* _TRY IT_
From the material below, list every line containing "Clomid".

* _SUPPLIED INFORMATION_
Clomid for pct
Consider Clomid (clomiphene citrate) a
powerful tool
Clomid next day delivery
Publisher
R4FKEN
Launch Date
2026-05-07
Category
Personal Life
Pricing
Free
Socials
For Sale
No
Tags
* * *
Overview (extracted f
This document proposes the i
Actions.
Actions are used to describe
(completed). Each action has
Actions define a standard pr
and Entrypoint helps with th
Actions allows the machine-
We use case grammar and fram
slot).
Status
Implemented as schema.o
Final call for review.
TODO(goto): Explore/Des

* _RESPONSE TO THE TASK_
Clomid for pct
Consider Clomid (clomiphene citrate) a
Clomid next day delivery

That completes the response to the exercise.